Pathway Promoting Cell Migration in Endometriosis Identified by Researchers

Pathway Promoting Cell Migration in Endometriosis Identified by Researchers

A recent study has identified a pathway — initiated by transforming growth factor (TGF)-β — that induces cell migration in endometriosis. The findings show that TGF-β induces the production of pluripotent transcription factor OCT4, in turn activating a number of factors that signal endometrial cells to start migrating into neighboring tissue. The researchers say the discovery could aid in developing therapeutic strategies to prevent endometriosis.

The study, published in the journal PLOS ONE on Dec. 16, is entitled TGF-βI Regulates Cell Migration through Pluripotent Transcription Factor OCT4 in Endometriosis.” The research — performed by Heng-Kien Au and colleagues from Taipei Medical University, Taiwan — used several techniques to study what later was identified as a molecular signaling pathway for cell migration in endometriosis.

Previous endometriosis research has focused largely on finding differences between endometriotic and normal tissue, studying soluble factors found in the peritoneal fluid to a lesser extent. Although earlier studies frequently reported high levels of TGF-β and its receptor TGF-βR1 in tissue from patients with endometriosis, the exact role this growth factor plays in the development of endometriosis has not been unraveled.

TGF-β is often found in high concentrations in invasive cancers, and cancer research has found the signaling molecule induces cell migration via activation of migration factors. The team hypothesized that TGF-β might also be a crucial signal for endometrial cells to start moving.

Collecting samples from 47 women with highly migratory endometrial conditions (adenomyotic myometrium and chocolate cyst), as well as control endometrial tissue with normal migratory capacity, the team observed that levels of TGF-β and its receptor indeed were higher than normal.

The team further explored the levels of another protein identified in endometriosis patients, OCT4. OCT4 is a transcription factor — a protein that interacts with DNA and alters the expression of other genes. Therefore, it was a natural next step to look at the expression of other genes associated with cell migratory properties.

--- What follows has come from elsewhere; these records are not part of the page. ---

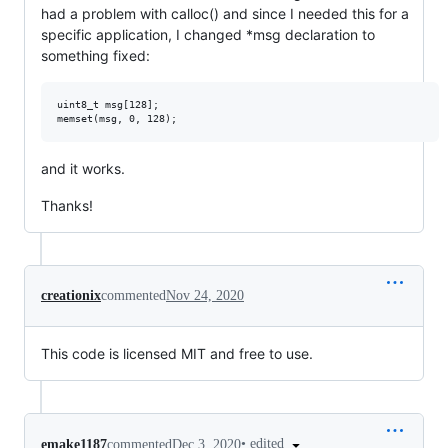
had a problem with calloc() and since I needed this for a
specific application, I changed *msg declaration to
something fixed:
uint8_t msg[128];

and it works.
Thanks!
creationix
commented
Nov 24, 2020
This code is licensed MIT and free to use.
•
edited
emake1187
commented
Dec 3, 2020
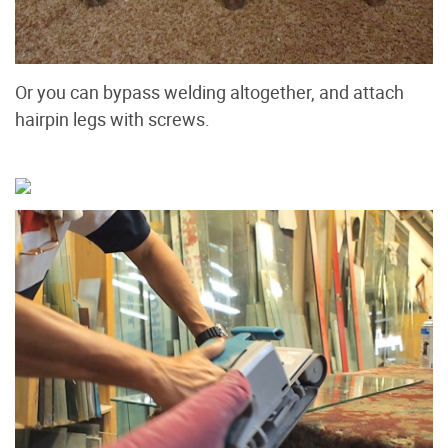
Or you can bypass welding altogether, and attach
hairpin legs with screws.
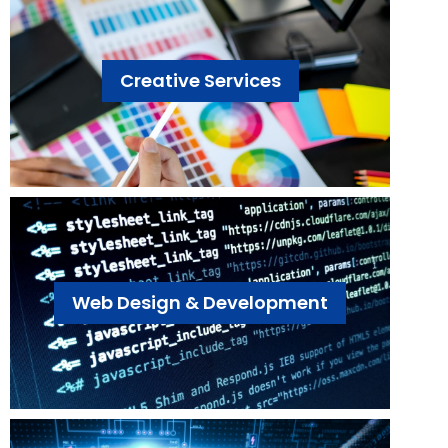
Creative Services
Web Design & Development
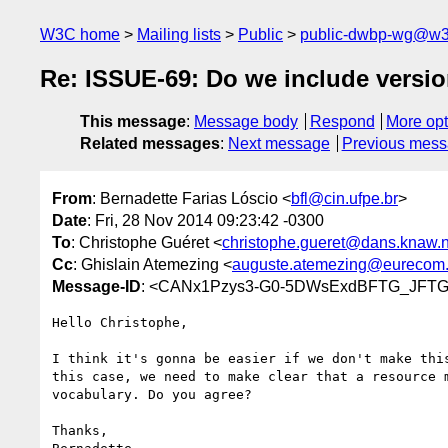
W3C home
Mailing lists
Public
public-dwbp-wg@w3
Re: ISSUE-69: Do we include version
This message
:
Message body
Respond
More opt
Related messages
:
Next message
Previous mes
From
: Bernadette Farias Lóscio <
bfl@cin.ufpe.br
>
Date
: Fri, 28 Nov 2014 09:23:42 -0300
To
: Christophe Guéret <
christophe.gueret@dans.knaw.n
Cc
: Ghislain Atemezing <
auguste.atemezing@eurecom.
Message-ID
: <CANx1Pzys3-G0-5DWsExdBFTG_JFTGh
Hello Christophe,

I think it's gonna be easier if we don't make this
this case, we need to make clear that a resource m
vocabulary. Do you agree?

Thanks,
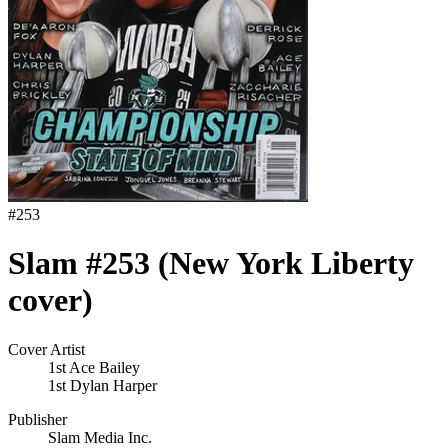
#
253
Slam #253 (New York Liberty
cover)
Cover Artist
1st Ace Bailey
1st Dylan Harper
Publisher
Slam Media Inc.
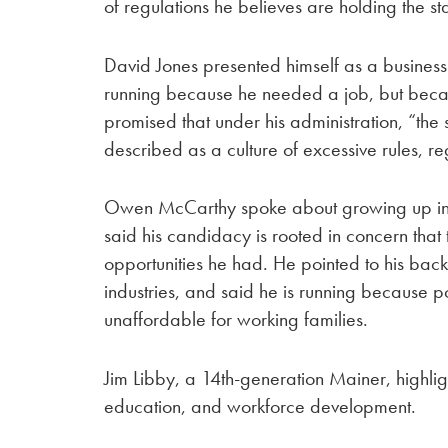
of regulations he believes are holding the st
David Jones presented himself as a business
running because he needed a job, but becaus
promised that under his administration, “the 
described as a culture of excessive rules, re
Owen McCarthy spoke about growing up in P
said his candidacy is rooted in concern that
opportunities he had. He pointed to his bac
industries, and said he is running because 
unaffordable for working families.
Jim Libby, a 14th-generation Mainer, highli
education, and workforce development.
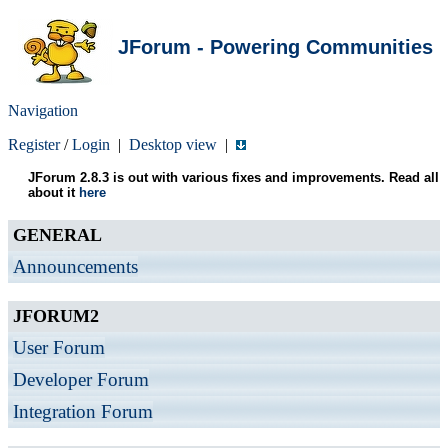
JForum - Powering Communities
Navigation
Register
/
Login
|
Desktop view
|
JForum 2.8.3 is out with various fixes and improvements. Read all
about it
here
GENERAL
Announcements
JFORUM2
User Forum
Developer Forum
Integration Forum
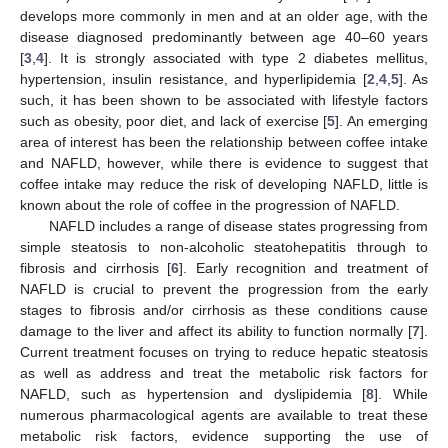
develops more commonly in men and at an older age, with the
disease diagnosed predominantly between age 40–60 years
[
3
,
4
]. It is strongly associated with type 2 diabetes mellitus,
hypertension, insulin resistance, and hyperlipidemia [
2
,
4
,
5
]. As
such, it has been shown to be associated with lifestyle factors
such as obesity, poor diet, and lack of exercise [
5
]. An emerging
area of interest has been the relationship between coffee intake
and NAFLD, however, while there is evidence to suggest that
coffee intake may reduce the risk of developing NAFLD, little is
known about the role of coffee in the progression of NAFLD.
NAFLD includes a range of disease states progressing from
simple steatosis to non-alcoholic steatohepatitis through to
fibrosis and cirrhosis [
6
]. Early recognition and treatment of
NAFLD is crucial to prevent the progression from the early
stages to fibrosis and/or cirrhosis as these conditions cause
damage to the liver and affect its ability to function normally [
7
].
Current treatment focuses on trying to reduce hepatic steatosis
as well as address and treat the metabolic risk factors for
NAFLD, such as hypertension and dyslipidemia [
8
]. While
numerous pharmacological agents are available to treat these
metabolic risk factors, evidence supporting the use of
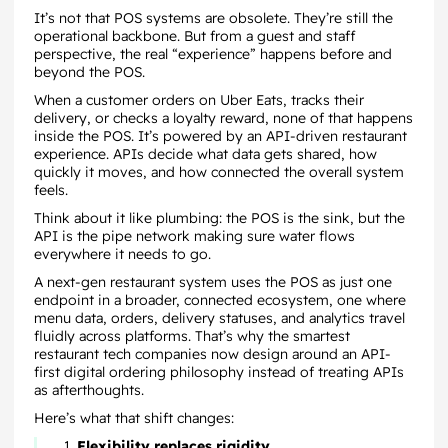
It’s not that POS systems are obsolete. They’re still the
operational backbone. But from a guest and staff
perspective, the real “experience” happens before and
beyond the POS.
When a customer orders on Uber Eats, tracks their
delivery, or checks a loyalty reward, none of that happens
inside the POS. It’s powered by an API-driven restaurant
experience. APIs decide what data gets shared, how
quickly it moves, and how connected the overall system
feels.
Think about it like plumbing: the POS is the sink, but the
API is the pipe network making sure water flows
everywhere it needs to go.
A next-gen restaurant system uses the POS as just one
endpoint in a broader, connected ecosystem, one where
menu data, orders, delivery statuses, and analytics travel
fluidly across platforms. That’s why the smartest
restaurant tech companies now design around an API-
first digital ordering philosophy instead of treating APIs
as afterthoughts.
Here’s what that shift changes:
Flexibility replaces rigidity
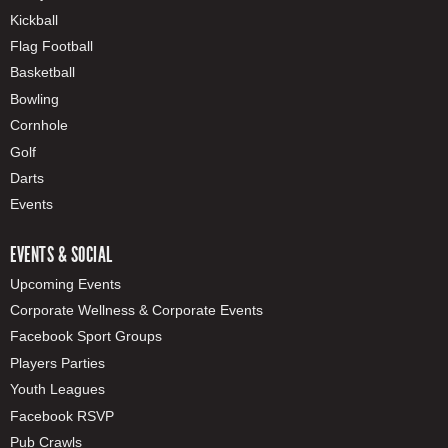
Kickball
Flag Football
Basketball
Bowling
Cornhole
Golf
Darts
Events
EVENTS & SOCIAL
Upcoming Events
Corporate Wellness & Corporate Events
Facebook Sport Groups
Players Parties
Youth Leagues
Facebook RSVP
Pub Crawls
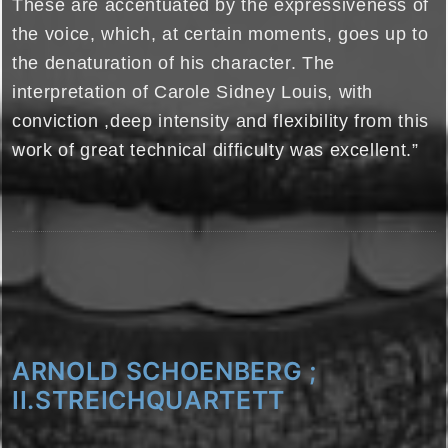
These are accentuated by the expressiveness of
the voice, which, at certain moments, goes up to
the denaturation of his character. The
interpretation of Carole Sidney Louis, with
conviction ,deep intensity and flexibility from this
work of great technical difficulty was excellent.”
ARNOLD SCHOENBERG ;
II.STREICHQUARTETT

In a first analysis — using statistical correlation models — the study found that both TGF-β and OCT-4 levels were associated with the levels of several factors associated with migration.

Looking also at endometriotic stromal cells in culture, they observed that TGF-β gave rise to higher levels of OCT4, as well as the migratory factors SNAIL and N-cadherin.

By rendering OCT4 dysfunctional through a gene knockdown technique, they could confirm the role of OCT4; cells lacking OCT4 indeed had lower levels of N-cadherin and SNAIL.

Moreover, using a migration assay, the team observed increased cell migration when cells were stimulated with TGF-β. They could also block the increased migration by knocking down the OCT4 gene. Microscopy of the cells also revealed that actin filaments — fibrous structures propelling cell movement — were inactive in cells lacking OCT4.

The authors believe that the new findings may be influential for the development of drugs that could prevent endometriosis by targeting TGF-β/OCT4 signaling.